------ DATA TO USE ------

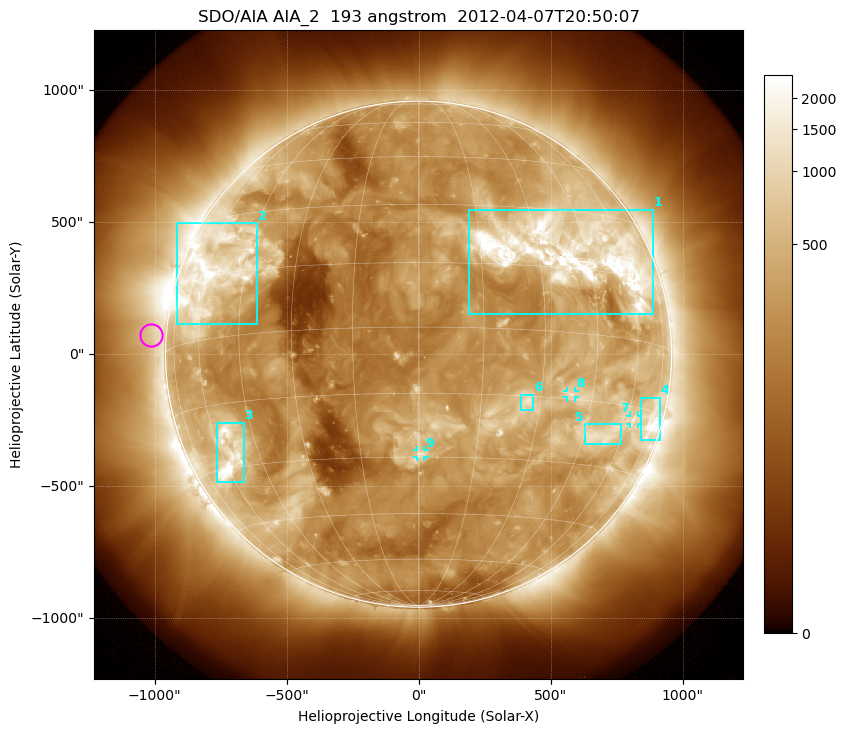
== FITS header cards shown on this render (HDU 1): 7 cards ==
TELESCOP= 'SDO/AIA'
INSTRUME= 'AIA_2'
WAVELNTH=                  193
WAVEUNIT= 'angstrom'
DATE-OBS= '2012-04-07T20:50:07.84'
CTYPE1  = 'HPLN-TAN'
CTYPE2  = 'HPLT-TAN'

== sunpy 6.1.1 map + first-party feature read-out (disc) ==
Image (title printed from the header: SDO/AIA AIA_2  193 angstrom  2012-04-07T20:50:07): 1024 x 1024 px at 2.4 arcsec/px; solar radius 959 arcsec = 399 px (full disc in frame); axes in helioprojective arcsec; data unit not stated in the header (colour bar unlabelled)
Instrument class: DISC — disc imager (sunpy class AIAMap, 193 A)
Bright regions (active regions / flare kernels): reference = the median radial profile (limb darkening/brightening removed); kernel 9 px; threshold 5 sigma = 745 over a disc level ~259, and >= 1.15x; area >= 12 px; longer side >= 10 px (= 24 arcsec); searched inside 0.97 R_sun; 9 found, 9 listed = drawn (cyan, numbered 1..; 3 of them under ~33 arcsec drawn as corner ticks so the feature stays visible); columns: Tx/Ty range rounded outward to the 5 arcsec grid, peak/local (2 s.f.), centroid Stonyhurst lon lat
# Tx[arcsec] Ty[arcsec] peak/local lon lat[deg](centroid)
1 190..890 150..550 11 +38 +19
2 -915..-610 115..500 8.7 -58 +16
3 -765..-660 -485..-260 8.7 -57 -27
4 840..915 -325..-165 6.5 +74 -17
5 630..765 -340..-265 4.7 +51 -23
6 385..435 -210..-150 7.5 +26 -16
7 800..830 -265..-230 3.8 +63 -18
8 565..595 -165..-140 5.3 +38 -14
9 -5..25 -390..-365 5.4 +1 -29
Off-limb structures (1.02-1.3 R_sun): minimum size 162 px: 6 found; the strongest spans PA ~55..140 deg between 1.02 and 1.3 R_sun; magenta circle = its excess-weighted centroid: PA ~85 deg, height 1.06 R_sun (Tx ~-1015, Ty ~70 arcsec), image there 1.5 x the reference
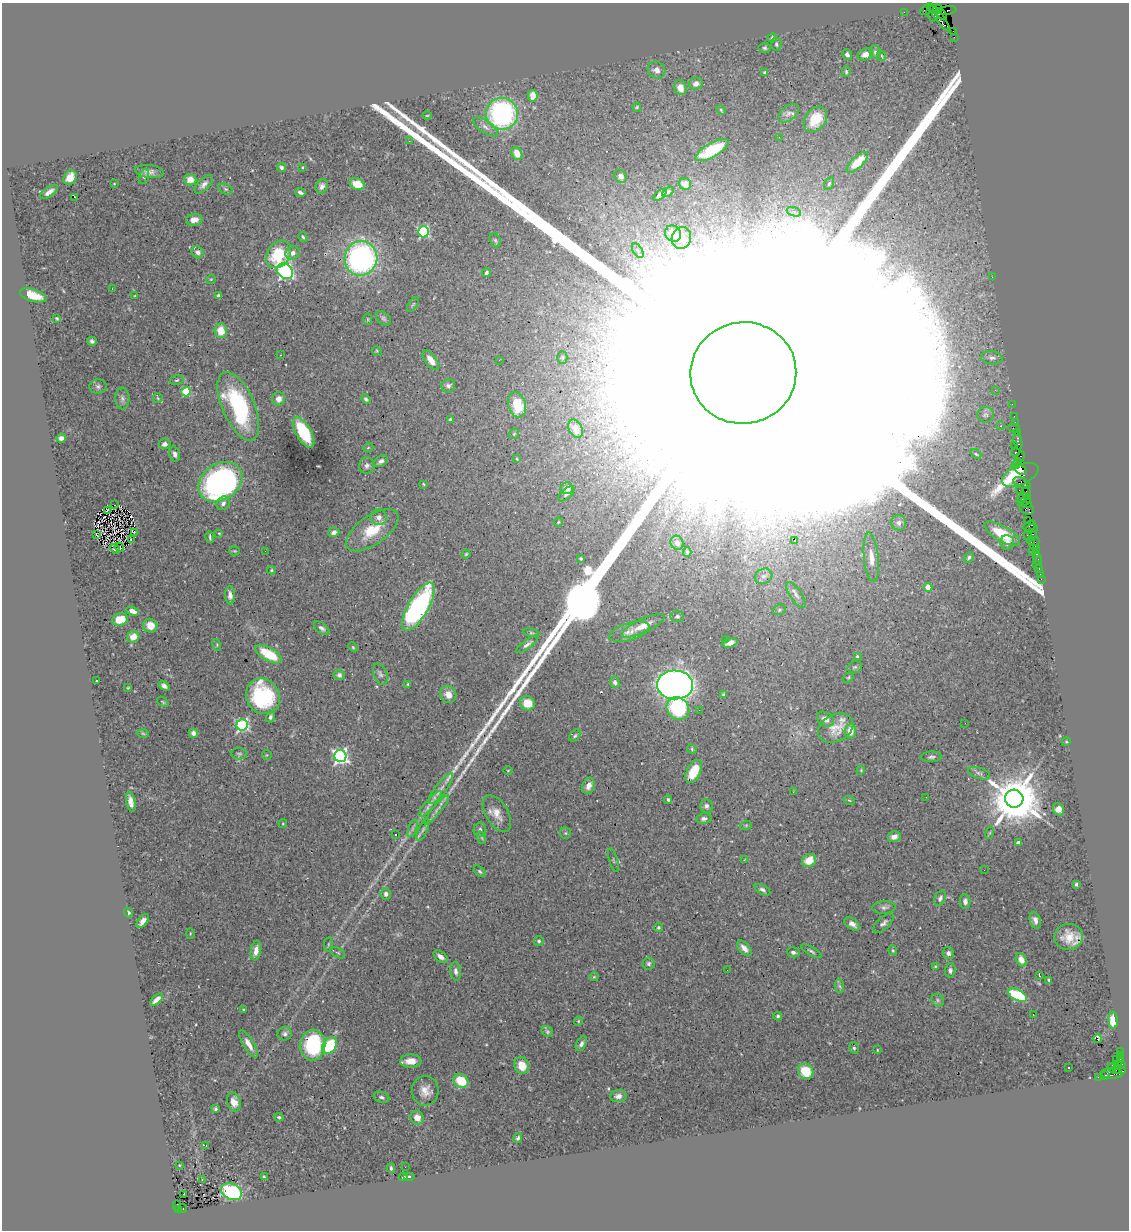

------

» **SET TASK**
Return the text of every entry above line for line and unchanged, leaving the pictures out of your answer.

» **WORKED SOLUTION**
== FITS header cards shown on this render (HDU 1): 7 cards ==
TELESCOP= 'SDO/AIA'
INSTRUME= 'AIA_2'
WAVELNTH=                  193
WAVEUNIT= 'angstrom'
DATE-OBS= '2012-04-07T20:50:07.84'
CTYPE1  = 'HPLN-TAN'
CTYPE2  = 'HPLT-TAN'

== sunpy 6.1.1 map + first-party feature read-out (disc) ==
Image (title printed from the header: SDO/AIA AIA_2  193 angstrom  2012-04-07T20:50:07): 1024 x 1024 px at 2.4 arcsec/px; solar radius 959 arcsec = 399 px (full disc in frame); axes in helioprojective arcsec; data unit not stated in the header (colour bar unlabelled)
Instrument class: DISC — disc imager (sunpy class AIAMap, 193 A)
Bright regions (active regions / flare kernels): reference = the median radial profile (limb darkening/brightening removed); kernel 9 px; threshold 5 sigma = 745 over a disc level ~259, and >= 1.15x; area >= 12 px; longer side >= 10 px (= 24 arcsec); searched inside 0.97 R_sun; 9 found, 9 listed = drawn (cyan, numbered 1..; 3 of them under ~33 arcsec drawn as corner ticks so the feature stays visible); columns: Tx/Ty range rounded outward to the 5 arcsec grid, peak/local (2 s.f.), centroid Stonyhurst lon lat
# Tx[arcsec] Ty[arcsec] peak/local lon lat[deg](centroid)
1 190..890 150..550 11 +38 +19
2 -915..-610 115..500 8.7 -58 +16
3 -765..-660 -485..-260 8.7 -57 -27
4 840..915 -325..-165 6.5 +74 -17
5 630..765 -340..-265 4.7 +51 -23
6 385..435 -210..-150 7.5 +26 -16
7 800..830 -265..-230 3.8 +63 -18
8 565..595 -165..-140 5.3 +38 -14
9 -5..25 -390..-365 5.4 +1 -29
Off-limb structures (1.02-1.3 R_sun): minimum size 162 px: 6 found; the strongest spans PA ~55..140 deg between 1.02 and 1.3 R_sun; magenta circle = its excess-weighted centroid: PA ~85 deg, height 1.06 R_sun (Tx ~-1015, Ty ~70 arcsec), image there 1.5 x the reference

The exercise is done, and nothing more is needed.